My biggest concern with over-the-top racer Split/Second isn't with its explosive premise or arcade controls, it's with how long the game can maintain my interest.
I love the idea. In Split/Second your racing takes place as part of a fictional television show, the enormous sound-stage tracks are all rigged with explosives and stunts thmat you can trigger to take out other drivers.
But how many times will I want to run through the same race, triggering the same explosions before it becomes old hat?
Black Rock Studio's Jason Green assured me in a recent interview that I have nothing to worry about.
"We have more power plays that you can activate in one race, way more," said Green, who is the "studio ambassador." "If we sat down and had ten races with a check list sitting in front of us of all of the power plays, we could start getting through that list, but the combinations are through the roof."
He said they once tried to calculate all of the combinations that could take place in a race to see just how many different ways you could make it through a single track.
And that's just the differences, that number doesn't take into account the act of mastering a course.
"You can't have one race and learn a lap," Green said. "You learn the tracks through the different attacks being possible."
And those attacks only show up as a possibility when you have the power, earned through things like drafting, drifting and jumps. So to even see all of the possible power plays that can be activated, things like exploding a wall, dropping a crane on an enemy or bringing down an entire freeway overpass, you would have to rack up those points and then never use them. Something I tried for one race. There were indeed a staggering number of options that popped up as augmented-reality-like icons that flash on the screen.
"Early on there were concerns about the game, do the power plays have replay value?" Green said. "But that's kind of like saying once you learn a tight corner on a track does it get boring.

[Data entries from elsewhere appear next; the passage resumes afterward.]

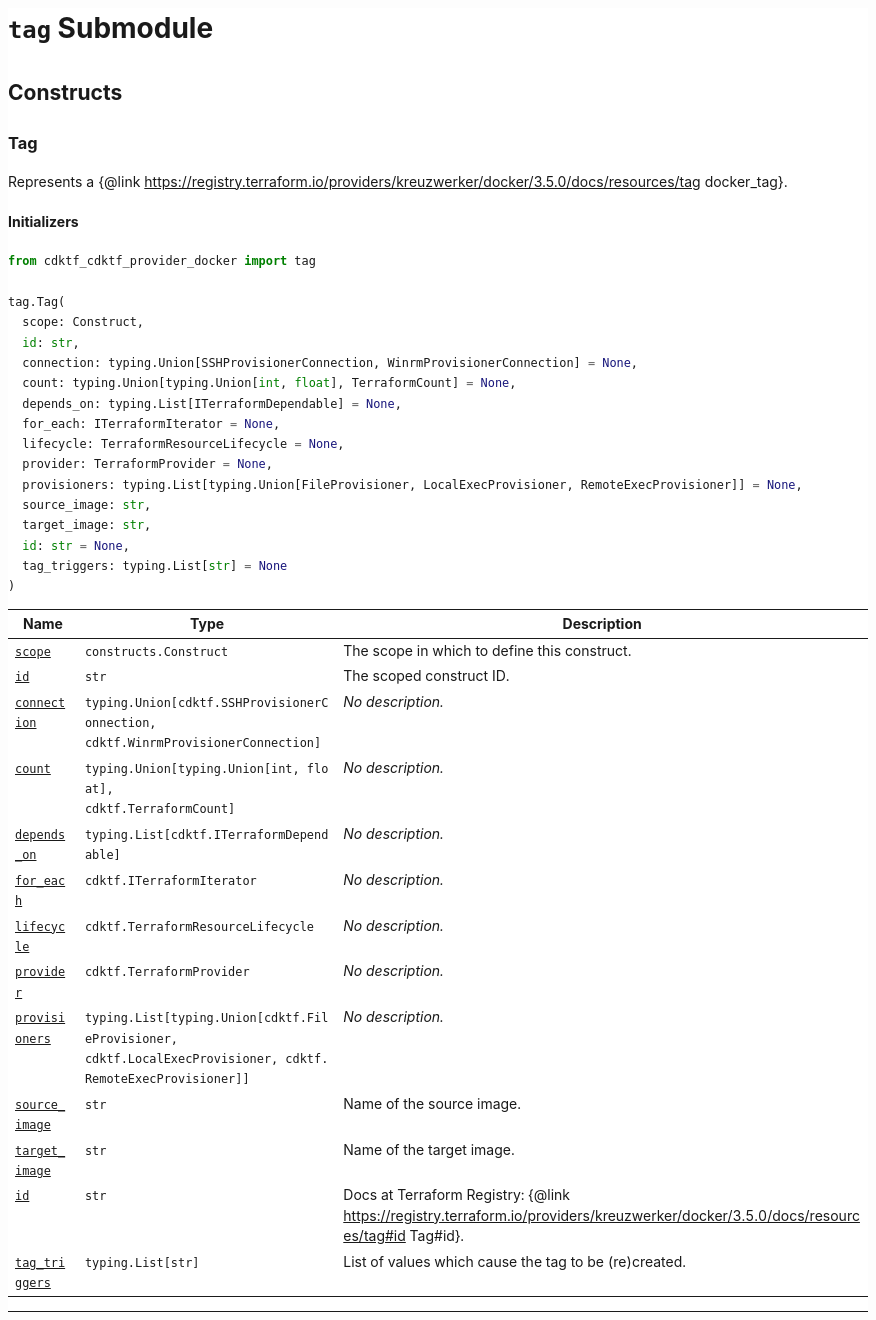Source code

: # `tag` Submodule <a name="`tag` Submodule" id="@cdktf/provider-docker.tag"></a>

## Constructs <a name="Constructs" id="Constructs"></a>

### Tag <a name="Tag" id="@cdktf/provider-docker.tag.Tag"></a>

Represents a {@link https://registry.terraform.io/providers/kreuzwerker/docker/3.5.0/docs/resources/tag docker_tag}.

#### Initializers <a name="Initializers" id="@cdktf/provider-docker.tag.Tag.Initializer"></a>

```python
from cdktf_cdktf_provider_docker import tag

tag.Tag(
  scope: Construct,
  id: str,
  connection: typing.Union[SSHProvisionerConnection, WinrmProvisionerConnection] = None,
  count: typing.Union[typing.Union[int, float], TerraformCount] = None,
  depends_on: typing.List[ITerraformDependable] = None,
  for_each: ITerraformIterator = None,
  lifecycle: TerraformResourceLifecycle = None,
  provider: TerraformProvider = None,
  provisioners: typing.List[typing.Union[FileProvisioner, LocalExecProvisioner, RemoteExecProvisioner]] = None,
  source_image: str,
  target_image: str,
  id: str = None,
  tag_triggers: typing.List[str] = None
)
```

| **Name** | **Type** | **Description** |
| --- | --- | --- |
| <code><a href="#@cdktf/provider-docker.tag.Tag.Initializer.parameter.scope">scope</a></code> | <code>constructs.Construct</code> | The scope in which to define this construct. |
| <code><a href="#@cdktf/provider-docker.tag.Tag.Initializer.parameter.id">id</a></code> | <code>str</code> | The scoped construct ID. |
| <code><a href="#@cdktf/provider-docker.tag.Tag.Initializer.parameter.connection">connection</a></code> | <code>typing.Union[cdktf.SSHProvisionerConnection, cdktf.WinrmProvisionerConnection]</code> | *No description.* |
| <code><a href="#@cdktf/provider-docker.tag.Tag.Initializer.parameter.count">count</a></code> | <code>typing.Union[typing.Union[int, float], cdktf.TerraformCount]</code> | *No description.* |
| <code><a href="#@cdktf/provider-docker.tag.Tag.Initializer.parameter.dependsOn">depends_on</a></code> | <code>typing.List[cdktf.ITerraformDependable]</code> | *No description.* |
| <code><a href="#@cdktf/provider-docker.tag.Tag.Initializer.parameter.forEach">for_each</a></code> | <code>cdktf.ITerraformIterator</code> | *No description.* |
| <code><a href="#@cdktf/provider-docker.tag.Tag.Initializer.parameter.lifecycle">lifecycle</a></code> | <code>cdktf.TerraformResourceLifecycle</code> | *No description.* |
| <code><a href="#@cdktf/provider-docker.tag.Tag.Initializer.parameter.provider">provider</a></code> | <code>cdktf.TerraformProvider</code> | *No description.* |
| <code><a href="#@cdktf/provider-docker.tag.Tag.Initializer.parameter.provisioners">provisioners</a></code> | <code>typing.List[typing.Union[cdktf.FileProvisioner, cdktf.LocalExecProvisioner, cdktf.RemoteExecProvisioner]]</code> | *No description.* |
| <code><a href="#@cdktf/provider-docker.tag.Tag.Initializer.parameter.sourceImage">source_image</a></code> | <code>str</code> | Name of the source image. |
| <code><a href="#@cdktf/provider-docker.tag.Tag.Initializer.parameter.targetImage">target_image</a></code> | <code>str</code> | Name of the target image. |
| <code><a href="#@cdktf/provider-docker.tag.Tag.Initializer.parameter.id">id</a></code> | <code>str</code> | Docs at Terraform Registry: {@link https://registry.terraform.io/providers/kreuzwerker/docker/3.5.0/docs/resources/tag#id Tag#id}. |
| <code><a href="#@cdktf/provider-docker.tag.Tag.Initializer.parameter.tagTriggers">tag_triggers</a></code> | <code>typing.List[str]</code> | List of values which cause the tag to be (re)created. |

---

No, it doesn't, you just refine how you go around that corner."
Despite the enthusiastic defense of the game's play life, Green declined to tell me how many courses would come with the game. Looking at the menu screen there appeared to be slots for two modes and maybe a dozen courses. Of course I was looking at a beta build, so that might not mean a thing.
I guess we'll have to wait until the game is finalized before we can do the math ourselves.